There was a positive correlation between 48 hr gas production and 24 hr DMD data (p < 0.05, r² =0.82), (Fig. 3). This is in agreement with finding of Rodrigues et al.¹⁹ but not with that of Blummel and Ørskov,²⁰ who did not find any correlation between these parameters in barley and wheat straws. Kamalak et al. suggested that the relationship between these parameters varies with type of forage.²¹ The positive and significant (p < 0.05) correlation between in situ degradability and in vitro gas production data suggests that either method could be used to estimate nutritive value of such feeds. Previous experiments have shown a positive relationship between in situ degradability and both voluntary intake and in vivo digestibility^10,22 as well as 24 hr in vitro gas production and metabolizable energy for ruminants from various forages.²³ Khazaal et al.reported that in situ method should be used with caution when estimating the nutritive value of high phenolic feeds.²⁴ The potential negative effect of phenolic compounds on rumen microbial fermentation is unlikely to be detected by in situ method. In this respect in vitro methods are more reliable in detecting inhibitory compounds in feeds. The in vitro gas production technique is a closed system with limited supply of rumen liquor where if there is any anti-nutritive compound, it is likely to affect the activity of rumen microbes.

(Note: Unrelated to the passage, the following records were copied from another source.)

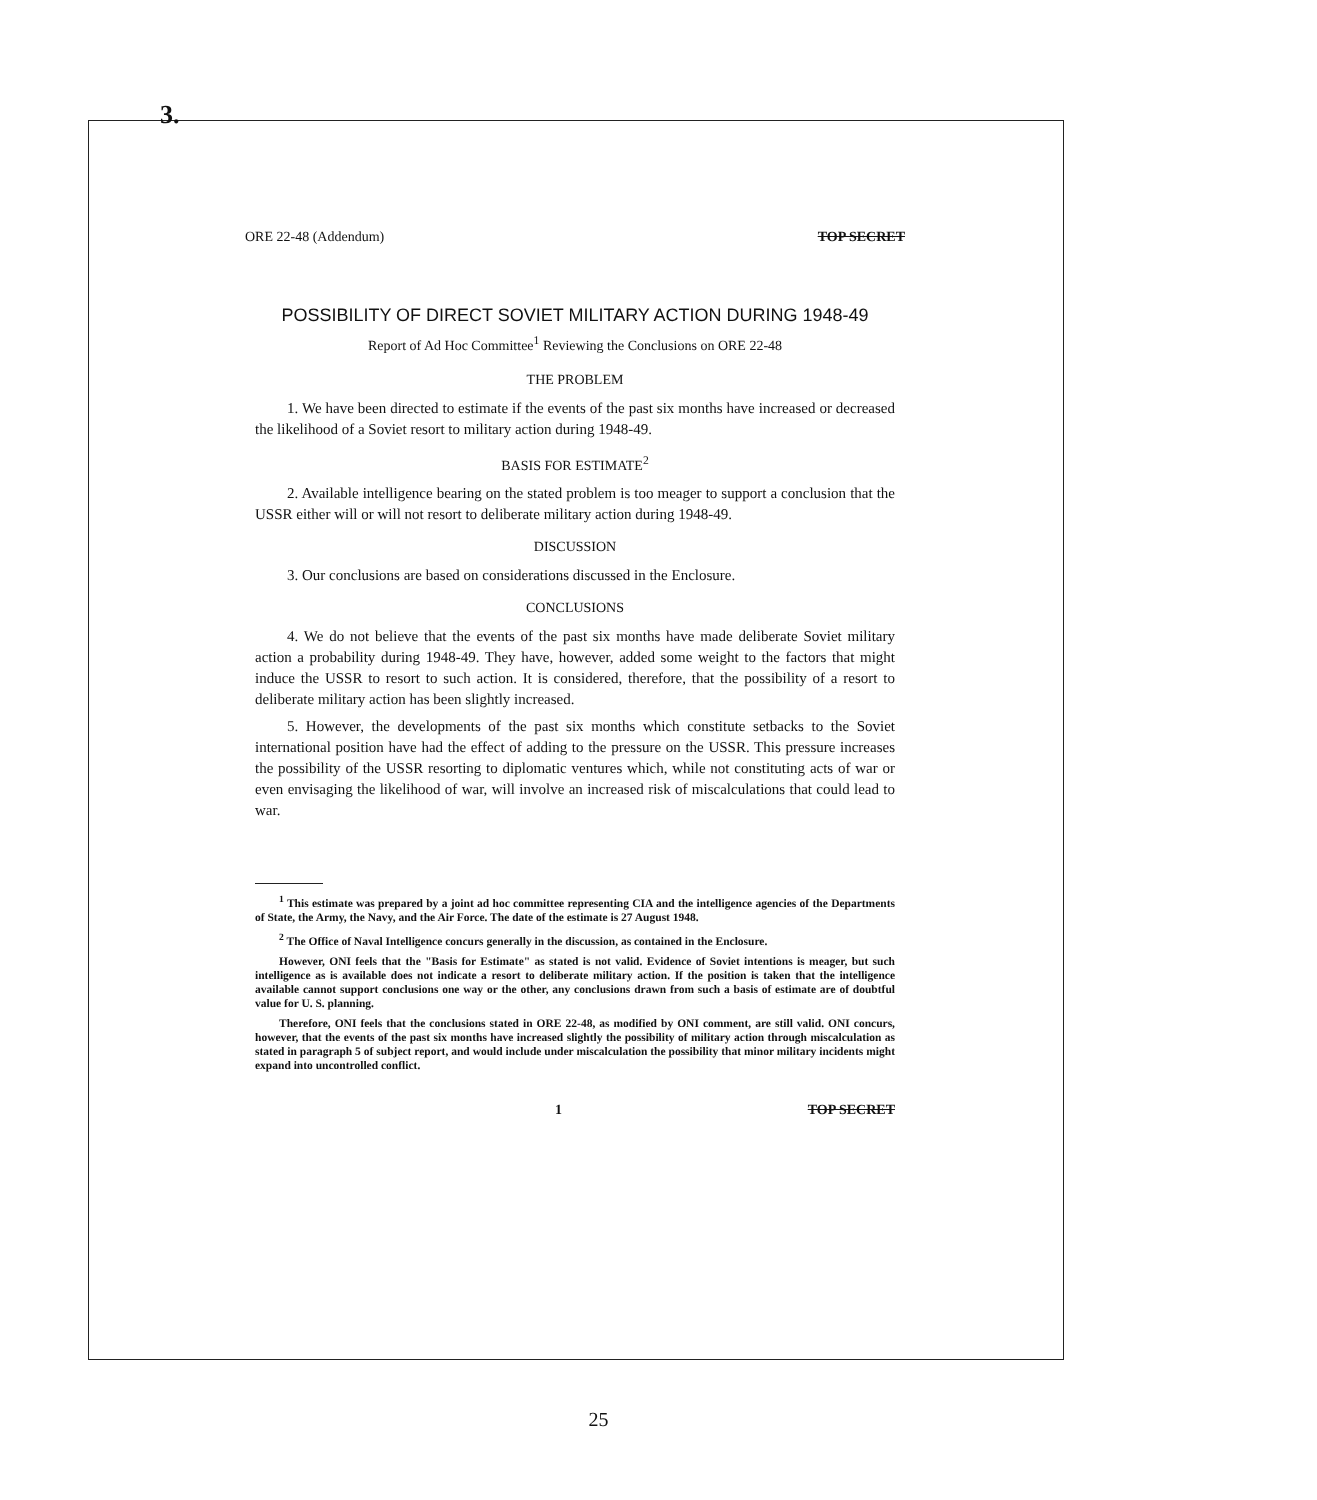3.
ORE 22-48 (Addendum) TOP SECRET
POSSIBILITY OF DIRECT SOVIET MILITARY ACTION DURING 1948-49
Report of Ad Hoc Committee<sup>1</sup> Reviewing the Conclusions on ORE 22-48
THE PROBLEM
1. We have been directed to estimate if the events of the past six months have increased or decreased the likelihood of a Soviet resort to military action during 1948-49.
BASIS FOR ESTIMATE<sup>2</sup>
2. Available intelligence bearing on the stated problem is too meager to support a conclusion that the USSR either will or will not resort to deliberate military action during 1948-49.
DISCUSSION
3. Our conclusions are based on considerations discussed in the Enclosure.
CONCLUSIONS
4. We do not believe that the events of the past six months have made deliberate Soviet military action a probability during 1948-49. They have, however, added some weight to the factors that might induce the USSR to resort to such action. It is considered, therefore, that the possibility of a resort to deliberate military action has been slightly increased.
5. However, the developments of the past six months which constitute setbacks to the Soviet international position have had the effect of adding to the pressure on the USSR. This pressure increases the possibility of the USSR resorting to diplomatic ventures which, while not constituting acts of war or even envisaging the likelihood of war, will involve an increased risk of miscalculations that could lead to war.
<sup>1</sup> This estimate was prepared by a joint ad hoc committee representing CIA and the intelligence agencies of the Departments of State, the Army, the Navy, and the Air Force. The date of the estimate is 27 August 1948.
<sup>2</sup> The Office of Naval Intelligence concurs generally in the discussion, as contained in the Enclosure.
However, ONI feels that the "Basis for Estimate" as stated is not valid. Evidence of Soviet intentions is meager, but such intelligence as is available does not indicate a resort to deliberate military action. If the position is taken that the intelligence available cannot support conclusions one way or the other, any conclusions drawn from such a basis of estimate are of doubtful value for U. S. planning.
Therefore, ONI feels that the conclusions stated in ORE 22-48, as modified by ONI comment, are still valid. ONI concurs, however, that the events of the past six months have increased slightly the possibility of military action through miscalculation as stated in paragraph 5 of subject report, and would include under miscalculation the possibility that minor military incidents might expand into uncontrolled conflict.
1 TOP SECRET
25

In conclusion, our results showed that the PE evaluated in the present study can be used for supplying part of protein requirements. The in situ degradability data suggest that PE have a high nutritive value. In vitro gas production of PE was increased when that combined with PEG. In order to further optimize PE use as a feed supplement, more in vivo studies are warranted.

Acknowledgments

We would like to sincerely thank the members of Faculty of Agriculture, Tabriz University’s Research Council for funding this research.